The researchers used voice recognition tools from Apple, Amazon, Google, IBM, and Microsoft to transcribe interviews with 42 white people and 73 black people, all of which took place in the US. The tools misidentified words about 19 percent of the time during the interviews with white people and 35 percent of the time during the interviews with black people. The system found 2 percent of audio snippets from white people to be unreadable, compared to 20 percent of those from black people. The errors were particularly large for black men, with an error rate of 41 percent compared to 30 percent for black women.

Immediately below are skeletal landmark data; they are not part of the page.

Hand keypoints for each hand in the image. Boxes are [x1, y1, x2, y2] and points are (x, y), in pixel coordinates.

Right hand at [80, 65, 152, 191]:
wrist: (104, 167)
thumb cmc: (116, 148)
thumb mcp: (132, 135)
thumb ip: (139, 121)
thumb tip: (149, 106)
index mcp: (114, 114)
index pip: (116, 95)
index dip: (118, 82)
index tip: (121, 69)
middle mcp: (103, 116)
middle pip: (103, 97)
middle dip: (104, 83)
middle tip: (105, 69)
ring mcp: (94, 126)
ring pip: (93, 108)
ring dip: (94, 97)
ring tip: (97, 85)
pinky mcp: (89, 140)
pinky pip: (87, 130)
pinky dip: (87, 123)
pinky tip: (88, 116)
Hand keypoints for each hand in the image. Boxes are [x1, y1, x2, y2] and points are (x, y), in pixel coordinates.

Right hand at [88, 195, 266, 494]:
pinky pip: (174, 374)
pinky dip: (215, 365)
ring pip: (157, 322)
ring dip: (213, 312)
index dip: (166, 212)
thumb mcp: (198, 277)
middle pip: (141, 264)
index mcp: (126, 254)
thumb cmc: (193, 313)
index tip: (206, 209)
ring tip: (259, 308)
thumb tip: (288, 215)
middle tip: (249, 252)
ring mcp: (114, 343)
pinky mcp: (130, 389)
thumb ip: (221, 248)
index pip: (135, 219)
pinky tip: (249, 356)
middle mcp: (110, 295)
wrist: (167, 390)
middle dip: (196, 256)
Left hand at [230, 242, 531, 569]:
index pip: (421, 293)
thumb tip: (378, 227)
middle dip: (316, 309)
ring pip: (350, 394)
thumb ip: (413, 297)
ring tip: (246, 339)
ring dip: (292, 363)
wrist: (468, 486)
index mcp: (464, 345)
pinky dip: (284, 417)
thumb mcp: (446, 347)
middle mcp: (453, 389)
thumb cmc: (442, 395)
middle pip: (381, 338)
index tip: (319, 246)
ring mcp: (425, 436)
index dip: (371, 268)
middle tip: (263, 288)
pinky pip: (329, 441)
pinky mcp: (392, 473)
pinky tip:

Previous research has shown that facial recognition technology shows similar bias. An MIT study found that an Amazon facial recognition service made no mistakes when identifying the gender of men with light skin, but performed worse when identifying an individual’s gender if they were female or had darker skin. Another paper identified similar racial and gender biases in facial recognition software from Microsoft, IBM, and Chinese firm Megvii.
In the Stanford study, Microsoft’s system achieved the best result, while Apple’s performed the worst. It’s important to note that these aren’t necessarily the tools used to build Cortana and Siri, though they may be governed by similar company practices and philosophies.

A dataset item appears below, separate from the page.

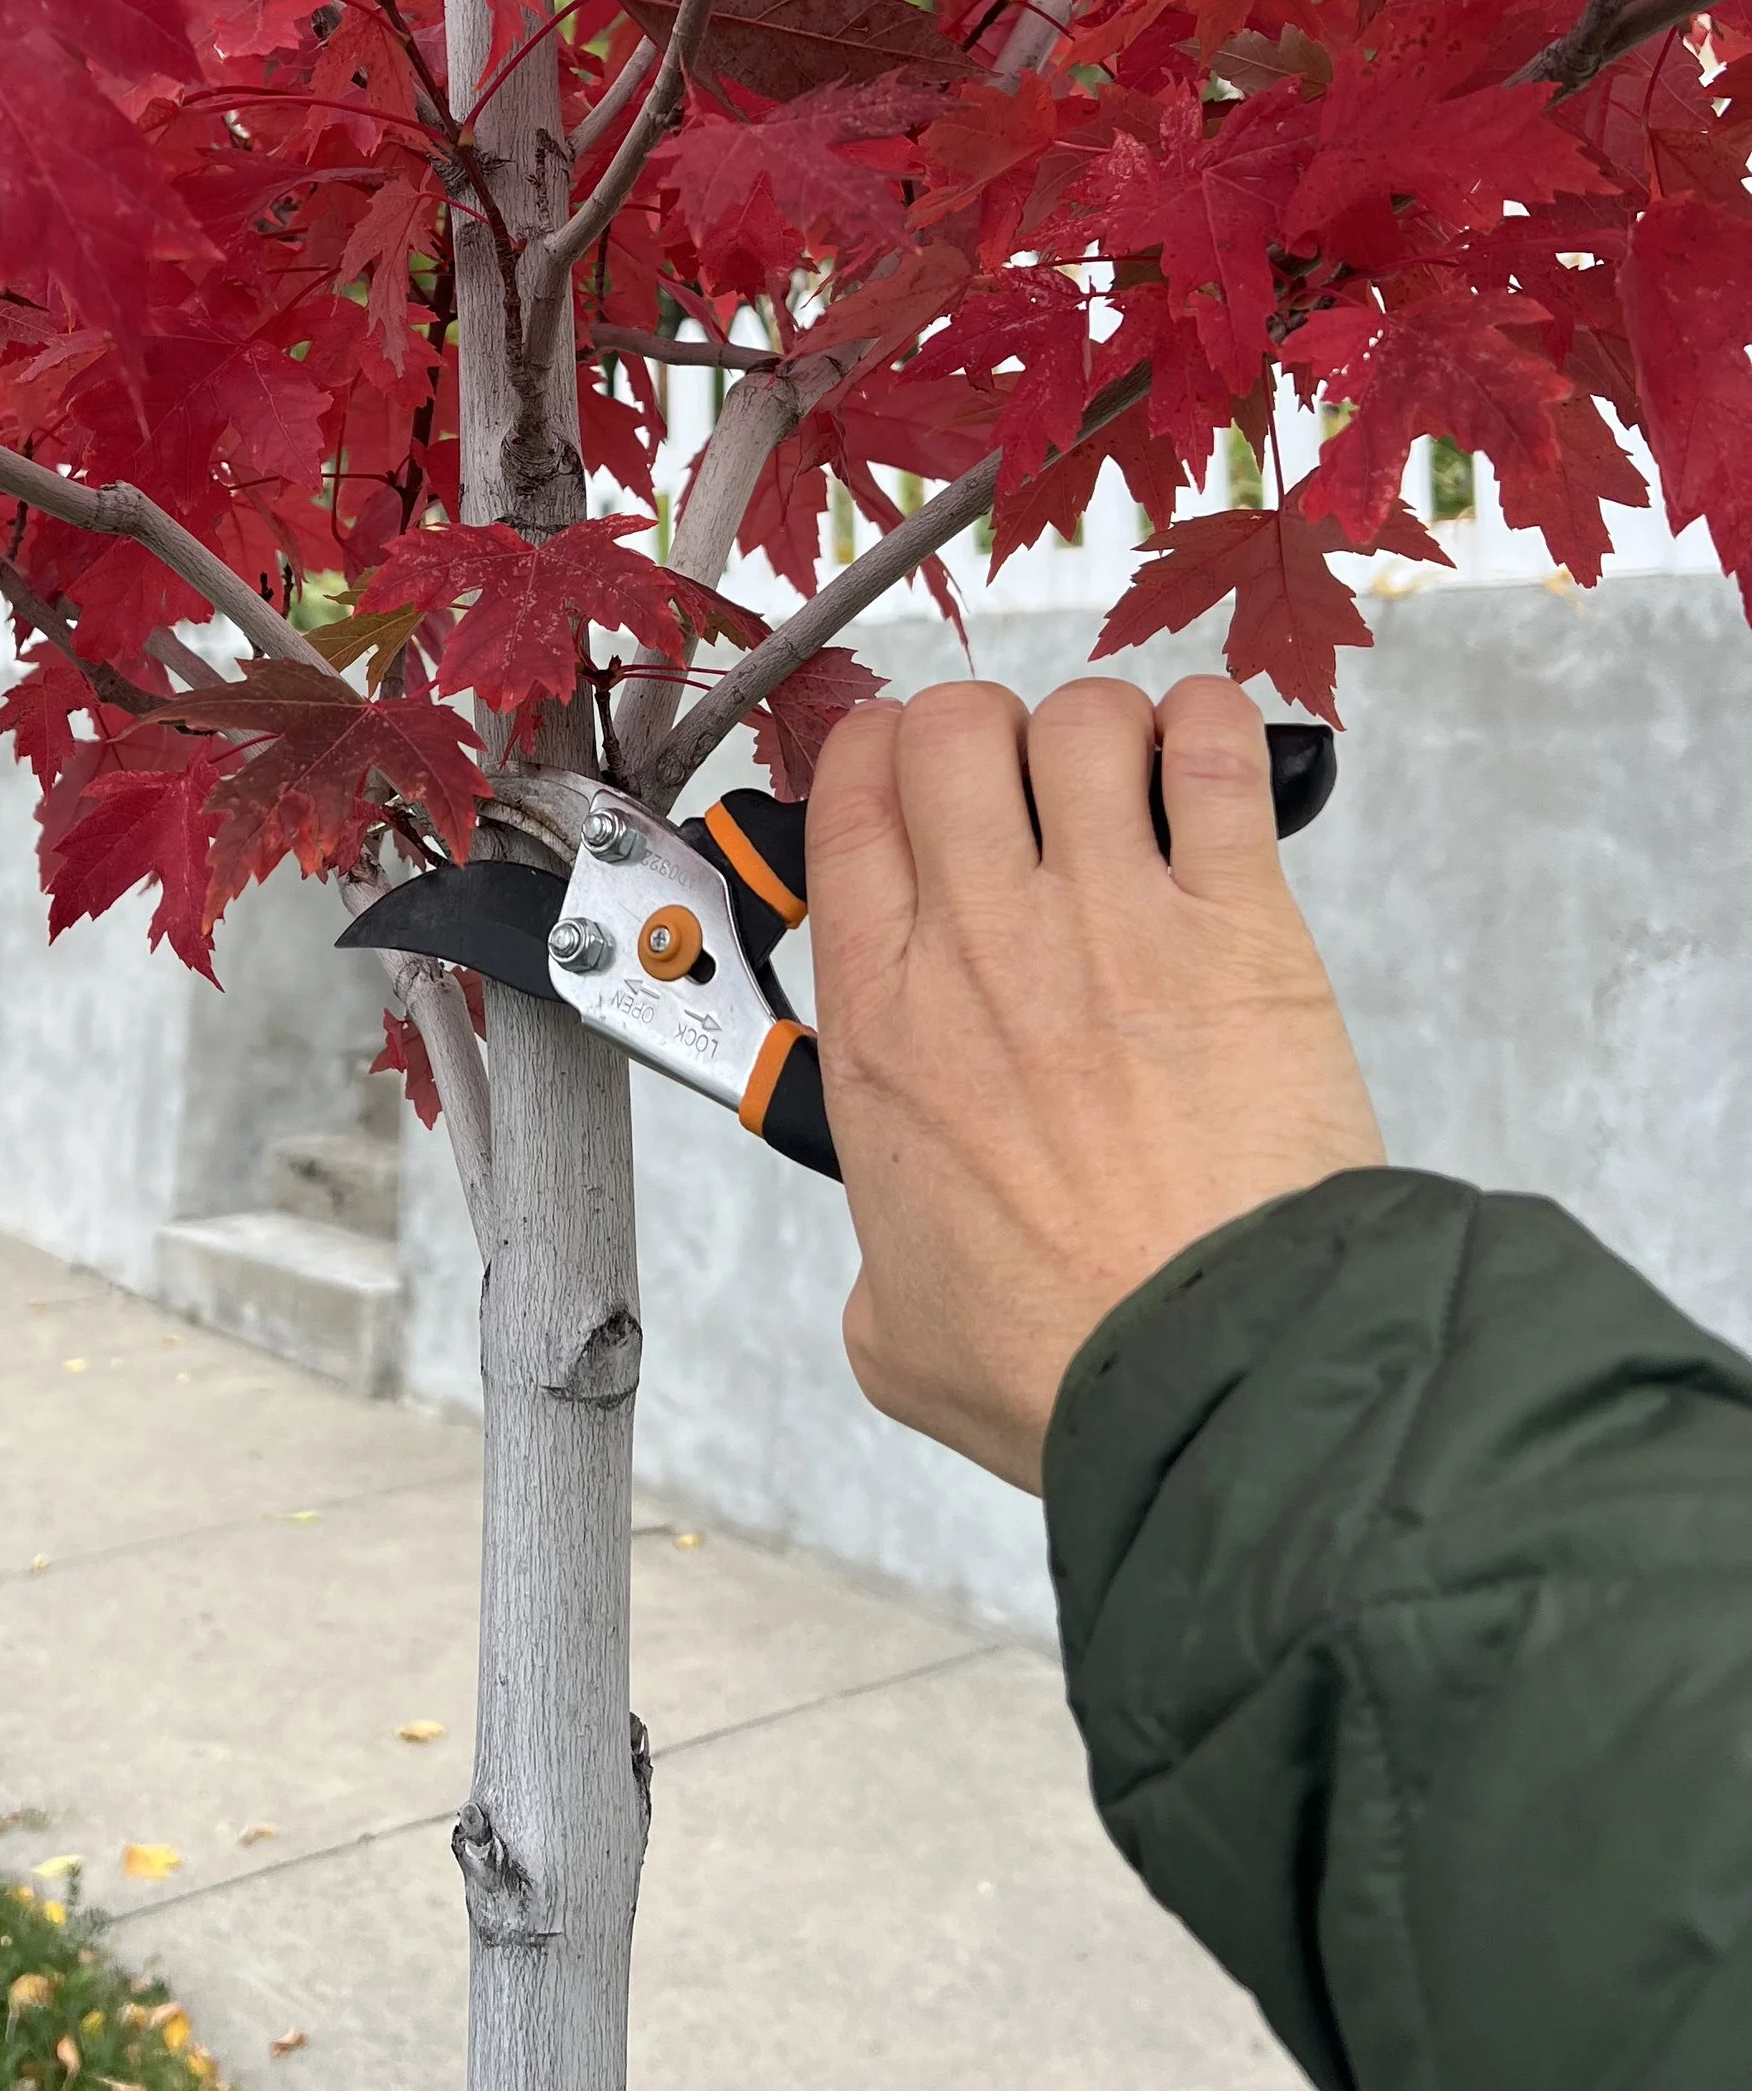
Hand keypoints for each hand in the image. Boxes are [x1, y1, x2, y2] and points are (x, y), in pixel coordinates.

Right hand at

“Fairness is one of our core AI principles, and we’re committed to making progress in this area,” said a Google spokesperson in a statement to The Verge. “We’ve been working on the challenge of accurately recognizing variations of speech for several years, and will continue to do so.”
“IBM continues to develop, improve, and advance our natural language and speech processing capabilities to bring increasing levels of functionality to business users via IBM Watson,” said an IBM spokesperson. The other companies mentioned in the paper did not immediately respond to requests for comment.

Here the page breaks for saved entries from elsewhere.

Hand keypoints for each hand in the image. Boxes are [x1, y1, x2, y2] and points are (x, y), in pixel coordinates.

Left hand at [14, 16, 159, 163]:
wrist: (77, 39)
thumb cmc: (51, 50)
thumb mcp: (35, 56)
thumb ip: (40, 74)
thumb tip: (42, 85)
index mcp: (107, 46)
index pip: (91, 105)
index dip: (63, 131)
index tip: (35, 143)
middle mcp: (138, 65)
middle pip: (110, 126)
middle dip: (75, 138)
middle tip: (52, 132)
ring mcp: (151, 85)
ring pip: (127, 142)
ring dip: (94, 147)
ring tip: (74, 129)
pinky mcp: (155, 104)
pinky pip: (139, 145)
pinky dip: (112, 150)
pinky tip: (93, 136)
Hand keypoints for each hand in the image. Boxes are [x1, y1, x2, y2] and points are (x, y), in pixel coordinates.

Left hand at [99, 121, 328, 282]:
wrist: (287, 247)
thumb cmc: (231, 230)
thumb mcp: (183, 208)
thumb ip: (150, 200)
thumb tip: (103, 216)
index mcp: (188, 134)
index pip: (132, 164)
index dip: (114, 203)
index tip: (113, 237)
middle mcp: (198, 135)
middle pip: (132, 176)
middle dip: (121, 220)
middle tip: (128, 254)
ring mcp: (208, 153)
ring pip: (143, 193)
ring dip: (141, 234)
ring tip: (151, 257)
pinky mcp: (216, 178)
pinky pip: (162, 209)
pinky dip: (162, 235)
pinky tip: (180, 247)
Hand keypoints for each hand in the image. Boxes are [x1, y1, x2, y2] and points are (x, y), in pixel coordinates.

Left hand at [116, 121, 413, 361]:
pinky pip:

The Stanford paper posits that the racial gap is likely the product of bias in the datasets that train the system. Recognition algorithms learn by analyzing large amounts of data; a bot trained mostly with audio clips from white people may have difficulty transcribing a more diverse set of user voices.
The researchers urge makers of speech recognition systems to collect better data on African American Vernacular English (AAVE) and other varieties of English, including regional accents. They suggest these errors will make it harder for black Americans to benefit from voice assistants like Siri and Alexa. The disparity could also harm these groups when speech recognition is used in professional settings, such as job interviews and courtroom transcriptions.
Update March 24th, 2:33PM ET: This post has been updated with statements from Google and IBM.